Tuesday, February 01, 2005


First Amendment seen as harmful by a significant portion of high school students

This article on CNN reports on the results of a study of high school students' perception of the protections granted by the First Amendment. While the majority of the article is mewling from myriad corners speculating on the cause of this state of affairs and what can be done to rectify it, the real meat of the article can be had from these two excerpted paragraphs:

When told of the exact text of the First Amendment, more than one in three high school students said it goes "too far" in the rights it guarantees. Only half of the students said newspapers should be allowed to publish freely without government approval of stories.

Three in four students said flag burning is illegal. It's not. About half the students said the government can restrict any indecent material on the Internet. It can't.

Why do you think it is that a large portion of high school students don't value the protection of expression? I'd be thankful to hear any ideas you have.

First, it's hard to know what the students had in mind regarding stories that should be censored. It could be the whole yelling-"fire"-in-a-crowded-theatre-thing.

Second, I think a lot of high school students are pretty idealistic. That seems to change when they get to college and the pendulum swings the other way.
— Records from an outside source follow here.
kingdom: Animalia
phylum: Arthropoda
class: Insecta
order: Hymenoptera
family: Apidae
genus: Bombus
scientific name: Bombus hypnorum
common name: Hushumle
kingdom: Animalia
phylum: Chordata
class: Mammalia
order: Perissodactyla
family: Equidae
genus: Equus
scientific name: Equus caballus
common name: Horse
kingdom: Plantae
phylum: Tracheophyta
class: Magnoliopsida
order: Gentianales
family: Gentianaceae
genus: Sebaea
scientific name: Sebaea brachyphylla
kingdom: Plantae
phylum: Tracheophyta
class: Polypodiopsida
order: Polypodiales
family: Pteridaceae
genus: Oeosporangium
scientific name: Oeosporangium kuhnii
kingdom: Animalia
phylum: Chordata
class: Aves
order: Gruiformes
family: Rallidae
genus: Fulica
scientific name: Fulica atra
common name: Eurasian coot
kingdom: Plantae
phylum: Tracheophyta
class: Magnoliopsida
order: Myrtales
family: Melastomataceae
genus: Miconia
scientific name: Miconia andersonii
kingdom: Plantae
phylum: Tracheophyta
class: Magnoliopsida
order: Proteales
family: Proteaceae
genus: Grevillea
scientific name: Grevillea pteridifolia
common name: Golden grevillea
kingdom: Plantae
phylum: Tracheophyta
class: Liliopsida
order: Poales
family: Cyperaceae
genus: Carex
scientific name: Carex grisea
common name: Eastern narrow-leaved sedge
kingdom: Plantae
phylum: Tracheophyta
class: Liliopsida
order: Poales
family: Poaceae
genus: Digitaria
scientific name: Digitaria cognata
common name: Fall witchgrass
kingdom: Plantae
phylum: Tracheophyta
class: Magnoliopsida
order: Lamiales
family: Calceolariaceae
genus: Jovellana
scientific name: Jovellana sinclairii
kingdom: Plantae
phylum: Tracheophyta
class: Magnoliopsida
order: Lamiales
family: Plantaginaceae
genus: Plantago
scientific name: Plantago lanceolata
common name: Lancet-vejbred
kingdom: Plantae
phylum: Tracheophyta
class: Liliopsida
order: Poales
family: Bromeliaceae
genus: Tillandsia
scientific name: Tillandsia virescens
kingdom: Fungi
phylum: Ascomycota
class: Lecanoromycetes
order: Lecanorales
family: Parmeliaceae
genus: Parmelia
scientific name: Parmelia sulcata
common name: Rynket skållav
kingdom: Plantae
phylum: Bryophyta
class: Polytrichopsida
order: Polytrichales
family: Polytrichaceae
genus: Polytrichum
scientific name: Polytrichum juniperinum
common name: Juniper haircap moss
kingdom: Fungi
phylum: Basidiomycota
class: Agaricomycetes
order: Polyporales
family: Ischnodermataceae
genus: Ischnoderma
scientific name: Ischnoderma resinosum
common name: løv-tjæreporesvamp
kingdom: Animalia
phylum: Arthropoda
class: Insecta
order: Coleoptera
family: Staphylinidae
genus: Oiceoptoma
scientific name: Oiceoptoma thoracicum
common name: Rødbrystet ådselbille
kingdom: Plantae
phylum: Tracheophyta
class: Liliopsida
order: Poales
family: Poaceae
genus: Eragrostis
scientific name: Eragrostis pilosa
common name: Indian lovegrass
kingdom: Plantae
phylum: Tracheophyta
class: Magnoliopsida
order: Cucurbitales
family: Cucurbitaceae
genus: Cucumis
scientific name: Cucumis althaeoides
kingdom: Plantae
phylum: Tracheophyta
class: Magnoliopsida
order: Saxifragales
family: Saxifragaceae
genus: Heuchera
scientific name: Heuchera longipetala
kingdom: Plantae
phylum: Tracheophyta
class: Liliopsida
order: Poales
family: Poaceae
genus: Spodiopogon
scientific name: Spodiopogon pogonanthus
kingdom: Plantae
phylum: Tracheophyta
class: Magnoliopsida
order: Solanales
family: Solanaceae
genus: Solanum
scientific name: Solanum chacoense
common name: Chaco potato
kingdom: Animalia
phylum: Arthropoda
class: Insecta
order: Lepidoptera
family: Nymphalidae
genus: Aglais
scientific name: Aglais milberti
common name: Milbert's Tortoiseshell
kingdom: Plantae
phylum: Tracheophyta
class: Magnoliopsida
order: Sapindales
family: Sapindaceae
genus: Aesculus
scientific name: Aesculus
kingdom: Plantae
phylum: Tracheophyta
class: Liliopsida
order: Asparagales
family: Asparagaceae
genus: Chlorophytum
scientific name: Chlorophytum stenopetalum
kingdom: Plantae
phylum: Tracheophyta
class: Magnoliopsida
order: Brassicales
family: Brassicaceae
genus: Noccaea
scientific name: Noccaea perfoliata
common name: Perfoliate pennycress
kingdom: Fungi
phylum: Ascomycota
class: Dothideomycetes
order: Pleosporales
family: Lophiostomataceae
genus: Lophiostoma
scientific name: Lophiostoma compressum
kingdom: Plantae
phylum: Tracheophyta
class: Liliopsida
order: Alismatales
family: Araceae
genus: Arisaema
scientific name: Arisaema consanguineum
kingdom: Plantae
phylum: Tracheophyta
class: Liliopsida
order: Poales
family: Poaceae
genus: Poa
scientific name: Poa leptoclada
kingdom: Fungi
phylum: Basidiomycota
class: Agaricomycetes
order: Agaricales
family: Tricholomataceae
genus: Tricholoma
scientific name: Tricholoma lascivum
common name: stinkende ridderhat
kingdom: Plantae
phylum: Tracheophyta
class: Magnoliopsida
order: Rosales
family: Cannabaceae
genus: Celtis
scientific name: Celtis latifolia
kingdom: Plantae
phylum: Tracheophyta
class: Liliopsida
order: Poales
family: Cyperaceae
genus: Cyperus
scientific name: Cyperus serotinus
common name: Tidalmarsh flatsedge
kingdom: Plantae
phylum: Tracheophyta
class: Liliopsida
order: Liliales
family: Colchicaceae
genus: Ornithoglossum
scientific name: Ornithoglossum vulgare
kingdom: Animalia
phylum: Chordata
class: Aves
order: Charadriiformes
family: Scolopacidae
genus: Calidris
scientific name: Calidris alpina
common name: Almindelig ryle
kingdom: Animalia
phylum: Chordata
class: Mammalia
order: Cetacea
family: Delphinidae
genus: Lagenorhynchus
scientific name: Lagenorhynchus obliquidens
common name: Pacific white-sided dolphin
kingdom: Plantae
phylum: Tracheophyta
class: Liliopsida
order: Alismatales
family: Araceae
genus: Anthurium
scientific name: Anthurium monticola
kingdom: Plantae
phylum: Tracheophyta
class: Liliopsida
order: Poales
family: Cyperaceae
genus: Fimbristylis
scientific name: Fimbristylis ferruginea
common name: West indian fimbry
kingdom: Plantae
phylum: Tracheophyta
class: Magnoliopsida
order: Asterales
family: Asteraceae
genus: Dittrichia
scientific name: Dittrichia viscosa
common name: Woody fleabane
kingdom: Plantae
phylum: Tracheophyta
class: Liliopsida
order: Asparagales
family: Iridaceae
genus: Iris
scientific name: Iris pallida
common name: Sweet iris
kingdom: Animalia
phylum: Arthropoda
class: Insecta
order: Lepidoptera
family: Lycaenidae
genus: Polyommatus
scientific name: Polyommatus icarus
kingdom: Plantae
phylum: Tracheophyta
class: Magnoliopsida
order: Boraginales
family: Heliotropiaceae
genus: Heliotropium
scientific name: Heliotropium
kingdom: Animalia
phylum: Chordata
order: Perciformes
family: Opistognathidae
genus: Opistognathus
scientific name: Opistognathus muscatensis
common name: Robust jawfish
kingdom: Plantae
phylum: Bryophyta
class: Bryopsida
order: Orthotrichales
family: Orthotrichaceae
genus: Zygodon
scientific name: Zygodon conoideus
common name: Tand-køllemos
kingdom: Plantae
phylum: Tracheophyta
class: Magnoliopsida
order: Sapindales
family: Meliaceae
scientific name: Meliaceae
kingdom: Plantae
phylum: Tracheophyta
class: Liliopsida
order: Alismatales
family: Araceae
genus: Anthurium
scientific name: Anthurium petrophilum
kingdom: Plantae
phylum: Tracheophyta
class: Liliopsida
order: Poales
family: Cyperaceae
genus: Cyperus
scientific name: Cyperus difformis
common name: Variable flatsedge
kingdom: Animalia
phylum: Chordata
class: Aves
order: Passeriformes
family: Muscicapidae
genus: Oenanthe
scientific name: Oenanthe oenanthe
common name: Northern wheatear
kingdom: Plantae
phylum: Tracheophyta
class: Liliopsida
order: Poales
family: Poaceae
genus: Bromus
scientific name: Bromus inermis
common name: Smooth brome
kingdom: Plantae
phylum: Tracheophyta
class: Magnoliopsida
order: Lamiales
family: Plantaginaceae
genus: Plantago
Lastly, I think they just take it for granted. They don't really understand that in some countries you really do get thrown in jail indefinitely for criticizing the government.
Expect more of this with the "no child left behind" outcome education model where teachers must teach to tests, and everything becomes about linear thinking and memorizing facts and figures
I have to reply to Clint's comment on NCLB. I have been doing lots of studying and thinking about the whole issue of teaching to the test and my thoughts are that it is not necessary. It is a cirle... the things on the test are what the students need to know and the things you teach will naturally be on the test. Granted I do not have any teaching expereince yet but I think that the test and the curriculum will go hand in hand if educators are teaching what needs to be taught.
Most of them don't have anything worth expressing, anyway. Who wants to hear from a bunch of high schoolers? Not me. Apathy runs both ways on this one.

Oh, but I suppose that's not your point.

More seriously, there is something to the idea that they have never had to stand up for anything in their lives, most likely. So they don't appreciate.

My thought: If you were to readdress the question in terms of "minority rights" (an essentially identical notion), students would be much more likely to support it, if only becuase "minority" has a different connotation to students.
Tim's facetiousness cracks me up because he gets paid to listen to veritable high schoolers express that which is not worth expressing. I can feel the bitterness oozing between the lines.
It seems that the two themes in the possible explanations posted above are that
- Students are taught facts, not how to think
- Because students' thinking is not challenged in school, they are unaccustomed to hearing differing viewpoints; thus, they seen no value in such contradictory expression

While these explanations seem reasonable to me, I'd like to know why high school students, who stereotypically feel they are repressed by their parents or "The Man," would have the notion that others should be treated in a way which they dislike. Is it simply human nature to want to inflict on others that which you have experienced and disliked yourself? If high schoolers truly feel as repressed as they are stereotypically thought to, wouldn't they have a libertarian bent, desiring that the government remain hands-off unless intervention is clearly needed?

I'd love to know how the study's questions were worded; unfortunately, I've been unable to find the original study. If anyone could score a link to the real thing, I'd be stoked and toss you a fistful of whuffie.